*Document excerpt*.
<<<<
GC2016: Turning the page on The United Methodist Hymnal

A cutting-edge hymnal? It seems like a contradiction in terms.

But if the 2016 General Conference approves, The United Methodist Church will start on a five-year path toward a new hymnal that is Internet cloud-based and printed on demand, with each congregation able to customize its selections, beyond a core group of hymns.

It will work for those who want a book for the faithful to hold and those who want to download and project onto screens praise and worship songs that reflect Wesleyan theology.

“The new United Methodist hymnal will blaze a new path for what a hymnal is,” said the Rev. Taylor Burton–Edwards, director of worship resources for United Methodist Discipleship Ministries. “No longer a static collection limited by the size of a pew rack or one set of decisions about ritual resources and congregational song every 20 or 30 years, the new hymnal project will be an ever-expanding suite of resources fit for an ever-diversifying world." 

Discipleship Ministries and The United Methodist Publishing House share responsibility for the denomination’s hymnal. They are asking delegates to General Conference 2016 – set for May 10-20 in Portland, Oregon – for permission to take the first big steps toward a new version.

That means creation of a 15-member Hymnal Revision Committee, which is standard procedure. But the agencies also are asking for a standing nine-member Hymnal Advisory Committee to recommend additions to the hymnal to future General Conferences. The cloud-based, print-on-demand approach makes an expanded hymnal possible.

The 2020 General Conference would need to approve the Hymnal Advisory Committee’s recommendations, with release of the new hymnal coming as early as 2021.

The United Methodist Publishing House is responsible for production and sales, and officials there said it is too early to predict pricing for the new hymnal, or the expense of creating it.  

“We are confident that UMPH, which receives no general church funding, will craft a plan so that the sales of affordable electronic and print formats of the next hymnal will cover all the costs – just as we’ve done in the past,” said the Rev. Brian Milford, current book editor and chief content officer, and designated president/CEO.

Pent-up demand

The United Methodist Hymnal currently in use debuted in 1989. Nearly 6 million copies have been distributed. Though many churches now feature praise bands and lyrics projected on screens, the hymnal still sells some 25,000 copies a year.

The 2008 General Conference approved creation of a Hymnal Revision Committee, but the recession intervened and the agencies backed away from bringing out a new hymnal.

“There was great uncertainty about managing the financial viability of the project in a tumultuous economic climate,” Milford said.  

Milford added that a study of the market, combined with anecdotal reports, suggests the timing is right.

“The big `why’ in all of this is that people are asking for it,” said Burton-Edwards.
>>>>
*Input data*.
<<<<
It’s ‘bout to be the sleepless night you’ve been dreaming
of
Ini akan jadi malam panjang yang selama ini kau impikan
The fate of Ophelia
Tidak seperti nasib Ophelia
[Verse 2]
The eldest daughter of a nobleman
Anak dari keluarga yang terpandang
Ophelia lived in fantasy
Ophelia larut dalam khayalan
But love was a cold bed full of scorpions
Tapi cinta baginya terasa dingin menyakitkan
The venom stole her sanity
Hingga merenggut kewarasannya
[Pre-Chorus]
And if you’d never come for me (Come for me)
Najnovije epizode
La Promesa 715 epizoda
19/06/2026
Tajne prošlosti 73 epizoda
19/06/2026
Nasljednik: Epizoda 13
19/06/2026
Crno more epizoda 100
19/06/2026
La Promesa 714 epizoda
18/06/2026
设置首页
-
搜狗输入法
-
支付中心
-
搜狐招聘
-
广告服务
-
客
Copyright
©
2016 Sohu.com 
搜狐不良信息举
>>>>
*Complete the following*.
a) Replace every "Ophelia" in the rows with "Juliet" and give the rows back with nothing else changed.
b) Write the next part of the article on the planned new United Methodist hymnal, picking up after its final sentence.

*Your responses*.
a)
It’s ‘bout to be the sleepless night you’ve been dreaming
of
Ini akan jadi malam panjang yang selama ini kau impikan
The fate of Juliet
Tidak seperti nasib Juliet
[Verse 2]
The eldest daughter of a nobleman
Anak dari keluarga yang terpandang
Juliet lived in fantasy
Juliet larut dalam khayalan
But love was a cold bed full of scorpions
Tapi cinta baginya terasa dingin menyakitkan
The venom stole her sanity
Hingga merenggut kewarasannya
[Pre-Chorus]
And if you’d never come for me (Come for me)
Najnovije epizode
La Promesa 715 epizoda
19/06/2026
Tajne prošlosti 73 epizoda
19/06/2026
Nasljednik: Epizoda 13
19/06/2026
Crno more epizoda 100
19/06/2026
La Promesa 714 epizoda
18/06/2026
设置首页
-
搜狗输入法
-
支付中心
-
搜狐招聘
-
广告服务
-
客
Copyright
©
2016 Sohu.com 
搜狐不良信息举

b)
The new hymnal is to have a core of a few hundred hymns and other worship resources that the Hymnal Revision Committee recommends to General Conference as essential for United Methodist worship and identity. But hymnal purchasers could also select from a much larger selection of supplemental resources, also approved by General Conference, and use them in book or digital formats.

Burton-Edwards said many churches now use Christian Copyright Licensing International (CCLI), particularly its SongSelect service, for acquiring lyrics and music for contemporary worship songs. But United Methodist churches don’t have a one-stop place to go to for music consistent with Wesleyan theology.

The new hymnal would correct that, with the Hymnal Advisory Committee recommending more materials for approval to each new General Conference.

“The key to a denominational hymnal is vetting,” Burton-Edwards said. “We’re making a selection of resources, out of the vast possible selection, that we’re saying represent us as United Methodists. They speak our theology. They sing our theology. They reflect our commitments to personal and social holiness.”

Possible digital divide

The United Methodist Church has thousands of small churches, many with limited technological resources, which could challenge access to the full resources of a new hymnal.

The Rev. Joe Stobaugh, executive minister of worship and arts at Grace Avenue United Methodist Church in Frisco, Texas, and immediate past president of The Fellowship of United Methodists in Music and Worship Arts, strongly supports the new hymnal. But he sees the potential for a digital divide.

“The key is going to be making the cloud part of it very accessible and easy to use,” he said.

Another potential concern of General Conference delegates is the focus on the U.S. market.

Milford said the use and sale of copyrighted music is often granted only for specific countries, and commercial regulations can restrict international distribution. He noted “challenges with respect to cultural fit and worship styles,” and even practical concerns such as altered page formatting due to language differences.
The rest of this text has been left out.